◆ **List of tasks**:
**1.** In the commentary on India's government, duplicate the passage starting with "India has become" and going on through "in un-mined uranium?".
**2.** The opening sentence of the commentary on India's government names the places where India has become a joke, a foe, and so on. List every one of those places.

◆ **Text shown**:
──────

India has become a joke in the Maldives, a foe in Sri Lanka, a doubt in Bangladesh, a shrug in Nepal, a snigger in Pakistan and a taunt in China. Every neighbour has tested Delhi and discovered that this government walks on its knees. India has never seemed as helplessly weak as now. Foreign minister Salman Khurshid thinks China's incursion into Despang is acne which will disappear - perhaps after an application of a multinational cream. Has no one briefed him or the PM about Chinese revenue officials trying to extend their jurisdiction into Ladakh, or the significant possibility that the area may be rich in un-mined uranium?

The Prime Minister has become either the target of dark outrage or the butt of black humour. The insulation that protected him while colleagues were falling on either side in the many corruption battles, has been ripped off by the coalmines allocation scam. The government has only one strategy for all the riveting scandals that have gutted its credibility: the purchase of time through delay or deception. Law minister Ashwani Kumar is caught tampering with the evidence to be presented to the Supreme Court, and gets a ringing vote of confidence from the Prime Minister. The only time Dr Singh shows any determination is when he is defending the indefensible. Additional Solicitor General and CBI counsel exposes the lies of Attorney General Goolam Vahanvati in a public letter, and Vahanvati laughs all the way back to his handsome bungalow in Lutyens Delhi to await the next set of cheques for his services. Laugh if you must, but it does seem entirely appropriate that this legal conspiracy against the Supreme Court began to unravel when Raval encountered Vahanvati in a cloak room. History is never made in a toilet, but farce is.

──────

Records from a dataset:
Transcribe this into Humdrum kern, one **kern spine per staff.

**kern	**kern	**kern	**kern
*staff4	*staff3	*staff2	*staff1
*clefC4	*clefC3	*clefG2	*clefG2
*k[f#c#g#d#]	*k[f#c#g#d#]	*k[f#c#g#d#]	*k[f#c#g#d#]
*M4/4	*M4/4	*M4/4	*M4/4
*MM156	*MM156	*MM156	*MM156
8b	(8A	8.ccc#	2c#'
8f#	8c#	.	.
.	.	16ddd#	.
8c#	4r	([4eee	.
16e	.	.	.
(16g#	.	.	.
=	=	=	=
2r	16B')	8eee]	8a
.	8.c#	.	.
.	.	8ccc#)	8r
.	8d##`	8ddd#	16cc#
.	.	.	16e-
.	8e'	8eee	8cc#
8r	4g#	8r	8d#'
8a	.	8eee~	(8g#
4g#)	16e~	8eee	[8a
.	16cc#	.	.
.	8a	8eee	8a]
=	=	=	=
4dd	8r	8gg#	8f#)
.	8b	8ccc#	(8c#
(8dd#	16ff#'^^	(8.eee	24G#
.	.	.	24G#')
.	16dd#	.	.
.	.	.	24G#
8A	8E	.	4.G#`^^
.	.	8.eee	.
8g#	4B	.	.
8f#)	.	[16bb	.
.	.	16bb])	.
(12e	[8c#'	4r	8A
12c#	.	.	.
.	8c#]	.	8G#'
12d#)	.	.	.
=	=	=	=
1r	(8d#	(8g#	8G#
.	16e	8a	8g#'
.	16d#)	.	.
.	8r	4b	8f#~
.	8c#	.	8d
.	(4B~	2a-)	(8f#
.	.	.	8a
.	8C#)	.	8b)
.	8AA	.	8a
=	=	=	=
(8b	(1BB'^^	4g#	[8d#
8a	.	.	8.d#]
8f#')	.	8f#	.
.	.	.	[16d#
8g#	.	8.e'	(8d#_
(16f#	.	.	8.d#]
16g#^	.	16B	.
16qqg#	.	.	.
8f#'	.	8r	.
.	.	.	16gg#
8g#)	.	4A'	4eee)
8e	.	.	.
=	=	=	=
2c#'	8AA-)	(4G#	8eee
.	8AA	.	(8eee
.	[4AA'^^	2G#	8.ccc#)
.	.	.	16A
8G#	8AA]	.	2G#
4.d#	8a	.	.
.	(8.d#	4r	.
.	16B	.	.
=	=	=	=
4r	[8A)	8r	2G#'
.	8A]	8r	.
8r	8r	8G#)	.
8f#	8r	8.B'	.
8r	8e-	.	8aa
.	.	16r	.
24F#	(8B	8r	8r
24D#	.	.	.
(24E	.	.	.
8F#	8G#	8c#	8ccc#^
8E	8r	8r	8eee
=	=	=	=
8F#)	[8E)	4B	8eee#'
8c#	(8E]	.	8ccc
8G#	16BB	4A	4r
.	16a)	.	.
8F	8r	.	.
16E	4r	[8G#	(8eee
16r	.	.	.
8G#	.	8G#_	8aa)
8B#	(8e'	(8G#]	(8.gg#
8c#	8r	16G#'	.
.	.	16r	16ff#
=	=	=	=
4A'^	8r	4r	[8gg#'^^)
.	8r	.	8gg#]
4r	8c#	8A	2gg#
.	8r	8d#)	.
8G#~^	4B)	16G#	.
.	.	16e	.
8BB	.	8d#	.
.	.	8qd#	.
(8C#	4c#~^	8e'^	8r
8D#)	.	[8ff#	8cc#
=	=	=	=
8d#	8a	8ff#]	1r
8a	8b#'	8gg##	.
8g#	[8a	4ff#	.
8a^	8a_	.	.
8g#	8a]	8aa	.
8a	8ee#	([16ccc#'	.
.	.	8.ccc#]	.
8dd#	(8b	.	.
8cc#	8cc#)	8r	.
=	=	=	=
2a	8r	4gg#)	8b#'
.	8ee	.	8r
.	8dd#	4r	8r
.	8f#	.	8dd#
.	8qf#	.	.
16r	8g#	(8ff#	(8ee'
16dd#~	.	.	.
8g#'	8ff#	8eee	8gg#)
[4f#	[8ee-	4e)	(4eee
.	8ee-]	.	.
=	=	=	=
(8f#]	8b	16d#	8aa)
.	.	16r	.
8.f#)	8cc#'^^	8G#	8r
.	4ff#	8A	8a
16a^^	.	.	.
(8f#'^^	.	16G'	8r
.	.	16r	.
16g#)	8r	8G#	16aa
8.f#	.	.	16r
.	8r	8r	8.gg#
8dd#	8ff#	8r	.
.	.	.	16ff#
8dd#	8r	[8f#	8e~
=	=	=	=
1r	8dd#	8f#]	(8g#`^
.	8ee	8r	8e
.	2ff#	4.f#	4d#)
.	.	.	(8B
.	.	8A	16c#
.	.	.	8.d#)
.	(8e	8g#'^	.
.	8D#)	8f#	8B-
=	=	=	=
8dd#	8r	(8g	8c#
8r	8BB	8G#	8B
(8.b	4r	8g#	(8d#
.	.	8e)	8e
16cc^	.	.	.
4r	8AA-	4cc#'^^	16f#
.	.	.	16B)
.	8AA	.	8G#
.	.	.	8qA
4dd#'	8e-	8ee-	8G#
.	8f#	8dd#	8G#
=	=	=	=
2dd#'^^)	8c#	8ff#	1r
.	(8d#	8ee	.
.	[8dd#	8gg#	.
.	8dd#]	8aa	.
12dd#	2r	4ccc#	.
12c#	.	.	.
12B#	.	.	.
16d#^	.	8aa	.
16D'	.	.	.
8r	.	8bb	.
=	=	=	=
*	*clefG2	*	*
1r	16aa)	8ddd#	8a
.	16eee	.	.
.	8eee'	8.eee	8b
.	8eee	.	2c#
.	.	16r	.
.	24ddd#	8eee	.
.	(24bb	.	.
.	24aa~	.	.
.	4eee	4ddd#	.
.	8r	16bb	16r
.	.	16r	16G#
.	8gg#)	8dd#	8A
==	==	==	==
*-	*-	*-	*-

──────

◆ **Exercise responses**:
**1.**
India has become a joke in the Maldives, a foe in Sri Lanka, a doubt in Bangladesh, a shrug in Nepal, a snigger in Pakistan and a taunt in China. Every neighbour has tested Delhi and discovered that this government walks on its knees. India has never seemed as helplessly weak as now. Foreign minister Salman Khurshid thinks China's incursion into Despang is acne which will disappear - perhaps after an application of a multinational cream. Has no one briefed him or the PM about Chinese revenue officials trying to extend their jurisdiction into Ladakh, or the significant possibility that the area may be rich in un-mined uranium?

**2.** Maldives, Sri Lanka, Bangladesh, Nepal, Pakistan, China